Muscat: Indians in Oman are postponing plans to travel home as the currency crisis in their home country has led to a cash crunch.
“We don’t want to go to India until the cash crunch triggered by currnecy scrapping eases. We have been seeing on television long queues at banks and ATMs due to new cash withdrawal limits set by the government. Things can be very difficult for us if we go for a short holiday,” Daniel B, an Indian resident in Muscat, said.
“Indian schools (in Oman) are going to close for Christmas vacation. However, I don’t think it would be appropriate to go to India at this time as we would be left struggling without cash. Even though we can deposit money in our accounts, it would be quite hard to withdraw it,” Daniel said.
The Indian government, in a sudden move on November 8, 2016, scrapped high-denomination notes of Rs500 (OMR 2.8) and Rs1,000 (OMR 5.7).
It led to chaos and even ten days after the decision, there are long queues outside banks and ATMs. The demonetised notes accounted for 86 per cent of all cash in the economy.
Last Friday, reversing its initial move of enhancing the over-the-counter exchange limit for old Rs500 and Rs1,000 notes, the government slashed it to Rs2,000 per person from Rs4,500, effective Friday itself.
Bino PP, another Indian in Muscat, said he, too, has postponed his travel plans. “I wanted to go home for Christmas, but don’t want to now because of the cash crunch,” Bino said.
India’s Supreme Court came down hard on the government on Friday for not doing enough to ease the cash crunch in the country, warning that the situation was serious and people were so anxious that there could even be riots.
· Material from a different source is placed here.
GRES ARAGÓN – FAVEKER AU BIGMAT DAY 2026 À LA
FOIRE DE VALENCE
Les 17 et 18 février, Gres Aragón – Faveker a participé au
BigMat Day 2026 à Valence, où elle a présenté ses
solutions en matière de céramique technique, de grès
Philip Koshy, general manager at Modern Exchange, said though they are offering a real time bank account credit facility, many Indian banks are failing to disperse the money because of shortage of cash.
Sushil Banerjee, an Indian expatriate, had sent OMR600 to his parents about seven days ago.
“However, till date, they could manage to withdraw only OMR200 as the banks in West Bengal are short of cash,” Banerjee lamented.
Exchange officials in Oman said they have no role to play in this situation.
“We are remitting money. In fact, the money is being credited to their account either on the same day or the next. However, some customers are indeed facing delays in withdrawing the money because of the shortage of cash in the Indian banks,” admitted another exchange house.
“The problem is rather acute for those visiting for a short time as they are legally allowed to carry only Rs25,000 to India. After reaching India, they are finding it hard to withdraw money from the banks,” the official said.
Bank transfer is not an option now as the Indian banks are not permitting anyone to withdraw more than Rs4,500 a day. “Some rural banks don’t have even that amount,” Indian expats claimed.
Deepak Chandra, Chief Manager, Mustafa Sultan Exchange, Ruwi Branch, said they are still waiting for further instructions.
“We are in touch with our head office about what to do next but we are not accepting any Rs500 or Rs1,000 rupee notes,” he added.